Na abordagem crítica a neutralidade da prática científica confere ao cientista
a capacidade de reconhecer no desenvolvimento dos fenômenos socais aqueles
elementos que permearão sua prática. Nessa perspectiva pode-se dizer que é o
cientista que orientará sua prática “para o bem” ou “para o mal”.
55
A abordagem conservadora, também concebe a prática científica como
sendo neutra. Nessa abordagem, são identificados dois vieses: um
Instrumentalista e outro Determinista. O primeiro concebe que não é a
comunidade científica quem define que uso será dado aos produtos da ciência,
mas sim agentes externos. No viés determinista os produtos da ciência são nada
mais do que a descoberta da verdade contida nos fatos, o que perde a conotação
de “bem” ou “mal”.
Em oposição a essas abordagens crítica e conservadora, observadas nas
correntes geográficas discutidas, estão as propostas de Feenberg e Lacey.

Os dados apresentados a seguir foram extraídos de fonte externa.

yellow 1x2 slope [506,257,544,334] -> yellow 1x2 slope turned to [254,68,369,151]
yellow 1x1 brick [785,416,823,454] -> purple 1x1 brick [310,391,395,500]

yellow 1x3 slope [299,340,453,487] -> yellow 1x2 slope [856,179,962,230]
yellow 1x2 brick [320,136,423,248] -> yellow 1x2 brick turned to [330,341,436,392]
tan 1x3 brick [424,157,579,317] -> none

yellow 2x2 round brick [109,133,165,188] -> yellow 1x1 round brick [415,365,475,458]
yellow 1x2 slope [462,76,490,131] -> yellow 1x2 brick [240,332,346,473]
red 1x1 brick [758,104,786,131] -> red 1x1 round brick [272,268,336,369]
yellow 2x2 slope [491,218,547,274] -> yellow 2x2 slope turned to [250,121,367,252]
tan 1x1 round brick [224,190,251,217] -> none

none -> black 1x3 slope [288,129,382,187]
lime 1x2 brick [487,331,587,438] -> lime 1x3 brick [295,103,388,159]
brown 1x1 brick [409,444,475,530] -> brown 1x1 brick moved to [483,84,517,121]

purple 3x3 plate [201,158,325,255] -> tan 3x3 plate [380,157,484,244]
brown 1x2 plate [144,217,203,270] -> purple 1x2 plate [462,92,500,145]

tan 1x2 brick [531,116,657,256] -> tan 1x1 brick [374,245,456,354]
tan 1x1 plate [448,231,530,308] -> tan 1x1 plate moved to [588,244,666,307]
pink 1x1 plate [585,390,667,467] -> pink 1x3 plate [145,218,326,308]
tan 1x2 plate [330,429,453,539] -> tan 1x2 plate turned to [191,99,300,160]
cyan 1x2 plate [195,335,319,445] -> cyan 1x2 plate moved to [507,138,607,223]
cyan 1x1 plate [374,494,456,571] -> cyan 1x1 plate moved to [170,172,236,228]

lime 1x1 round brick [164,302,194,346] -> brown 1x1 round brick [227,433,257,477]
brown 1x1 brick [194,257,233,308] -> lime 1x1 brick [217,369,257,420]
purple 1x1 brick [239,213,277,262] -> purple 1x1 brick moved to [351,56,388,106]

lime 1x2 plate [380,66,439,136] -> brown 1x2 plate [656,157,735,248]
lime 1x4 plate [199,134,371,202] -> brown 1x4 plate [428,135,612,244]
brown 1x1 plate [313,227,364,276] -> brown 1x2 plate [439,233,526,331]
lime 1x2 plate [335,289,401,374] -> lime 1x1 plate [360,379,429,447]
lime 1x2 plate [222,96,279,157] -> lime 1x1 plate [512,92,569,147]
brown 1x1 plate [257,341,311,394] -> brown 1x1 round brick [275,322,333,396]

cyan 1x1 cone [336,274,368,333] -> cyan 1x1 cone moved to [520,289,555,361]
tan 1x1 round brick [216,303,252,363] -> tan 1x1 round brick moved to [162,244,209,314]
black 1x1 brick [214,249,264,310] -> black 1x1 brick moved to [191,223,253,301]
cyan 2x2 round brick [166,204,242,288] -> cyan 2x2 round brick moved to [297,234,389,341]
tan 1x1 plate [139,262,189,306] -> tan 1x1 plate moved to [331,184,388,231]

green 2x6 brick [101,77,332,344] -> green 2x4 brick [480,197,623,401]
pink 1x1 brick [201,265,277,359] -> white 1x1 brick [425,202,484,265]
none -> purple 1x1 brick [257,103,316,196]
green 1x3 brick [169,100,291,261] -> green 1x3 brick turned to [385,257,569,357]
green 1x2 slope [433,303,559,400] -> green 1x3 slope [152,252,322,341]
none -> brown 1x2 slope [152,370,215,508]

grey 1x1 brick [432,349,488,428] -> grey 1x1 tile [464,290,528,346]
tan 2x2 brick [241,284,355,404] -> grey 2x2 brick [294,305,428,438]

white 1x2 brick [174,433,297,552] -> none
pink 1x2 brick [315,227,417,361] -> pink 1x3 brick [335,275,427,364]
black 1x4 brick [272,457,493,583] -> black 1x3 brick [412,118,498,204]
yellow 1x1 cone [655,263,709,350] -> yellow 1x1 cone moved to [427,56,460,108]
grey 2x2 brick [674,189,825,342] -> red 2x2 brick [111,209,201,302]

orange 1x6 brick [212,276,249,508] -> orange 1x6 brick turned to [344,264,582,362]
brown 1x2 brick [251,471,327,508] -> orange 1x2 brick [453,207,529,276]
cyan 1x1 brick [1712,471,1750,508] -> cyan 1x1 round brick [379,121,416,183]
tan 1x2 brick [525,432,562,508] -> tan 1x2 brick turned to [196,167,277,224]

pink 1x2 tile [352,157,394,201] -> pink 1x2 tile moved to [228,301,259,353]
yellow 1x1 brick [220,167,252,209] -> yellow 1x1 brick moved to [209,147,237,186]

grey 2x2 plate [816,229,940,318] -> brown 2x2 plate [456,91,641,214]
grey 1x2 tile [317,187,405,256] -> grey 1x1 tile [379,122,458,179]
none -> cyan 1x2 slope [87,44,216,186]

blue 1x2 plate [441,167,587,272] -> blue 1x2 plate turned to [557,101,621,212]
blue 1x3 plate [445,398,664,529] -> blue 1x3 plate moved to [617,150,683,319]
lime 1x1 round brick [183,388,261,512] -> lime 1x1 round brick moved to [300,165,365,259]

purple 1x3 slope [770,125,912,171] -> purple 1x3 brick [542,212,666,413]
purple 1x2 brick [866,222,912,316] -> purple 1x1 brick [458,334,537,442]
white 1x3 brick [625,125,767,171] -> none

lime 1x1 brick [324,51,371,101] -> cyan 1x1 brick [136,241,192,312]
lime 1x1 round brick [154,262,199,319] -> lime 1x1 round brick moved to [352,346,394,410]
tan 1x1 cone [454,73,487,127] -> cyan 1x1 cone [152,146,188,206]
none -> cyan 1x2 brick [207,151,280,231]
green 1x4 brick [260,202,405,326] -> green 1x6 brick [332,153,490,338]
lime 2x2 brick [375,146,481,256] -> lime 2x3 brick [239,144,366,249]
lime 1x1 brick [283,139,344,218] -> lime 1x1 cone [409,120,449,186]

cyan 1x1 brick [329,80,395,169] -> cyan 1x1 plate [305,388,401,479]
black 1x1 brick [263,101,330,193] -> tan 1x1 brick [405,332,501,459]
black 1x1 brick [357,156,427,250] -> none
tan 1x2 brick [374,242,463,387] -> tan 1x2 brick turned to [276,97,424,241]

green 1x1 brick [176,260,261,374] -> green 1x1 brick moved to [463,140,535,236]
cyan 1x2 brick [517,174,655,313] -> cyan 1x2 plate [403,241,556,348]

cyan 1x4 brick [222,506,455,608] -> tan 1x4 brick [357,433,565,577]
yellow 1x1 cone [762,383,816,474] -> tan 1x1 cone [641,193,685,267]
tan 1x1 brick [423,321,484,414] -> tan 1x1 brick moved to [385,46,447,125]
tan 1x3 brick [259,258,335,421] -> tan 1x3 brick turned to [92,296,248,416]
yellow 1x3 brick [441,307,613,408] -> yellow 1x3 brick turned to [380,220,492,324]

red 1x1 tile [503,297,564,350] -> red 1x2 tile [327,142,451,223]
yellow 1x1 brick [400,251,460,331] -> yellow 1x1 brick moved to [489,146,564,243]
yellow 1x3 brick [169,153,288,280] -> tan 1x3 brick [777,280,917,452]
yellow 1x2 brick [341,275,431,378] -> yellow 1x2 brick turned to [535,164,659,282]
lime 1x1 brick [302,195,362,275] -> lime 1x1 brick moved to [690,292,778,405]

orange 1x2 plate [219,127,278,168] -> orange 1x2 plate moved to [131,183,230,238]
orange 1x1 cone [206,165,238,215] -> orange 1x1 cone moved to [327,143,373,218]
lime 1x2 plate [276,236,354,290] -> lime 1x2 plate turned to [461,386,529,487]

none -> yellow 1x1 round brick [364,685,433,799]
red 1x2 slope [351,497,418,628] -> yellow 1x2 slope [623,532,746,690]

Segundo Feenberg (2003), é necessário uma redefinição radical da tecnologia,
ultrapassando as fronteiras entre os artefatos e as relações sociais, admitindo nas
transformações desta a fundamentação política. Já a proposta de Lacey tem como
objetivo fazer com que valores sociais tenham um papel legítimo na escolha das
estratégias para a pesquisa e para a orientação das instituições científicas de
modo a propiciar a aquisição e confirmação de conhecimentos que, quando
aplicados, sejam capazes de informar os projetos almejados.
A ciência e a tecnologia devem ser construídas socialmente. Isso é
fundamental para a democratização das relações sociais. Todavia, como
evidencia Santos (1996), ciência, tecnologia e informação adquirem sentido
somente quando materializados no espaço. Como exposto pelo autor, “em
nenhum caso a difusão dos objetos técnicos se dá uniformemente ou de modo
homogêneo. Essa heterogeneidade vem da maneira como eles se inserem
desigualmente na história e no território, no tempo e no espaço” (SANTOS, 1996.
p. 32).
É justamente a dimensão espacial que deve ser mais bem desenvolvida tanto
nas discussões de Feenberg quanto nas de Lacey. Essa dimensão possibilitaria
aprofundar ainda mais as discussões sobre a situação de conflito inerente ao
capitalismo, que tem sido estabilizada mediante escolhas tecnocientíficas
específicas. No entanto, outras escolhas para desestabilizar o capitalismo são
possíveis. Esta teoria deve permitir uma discussão a priori espacial.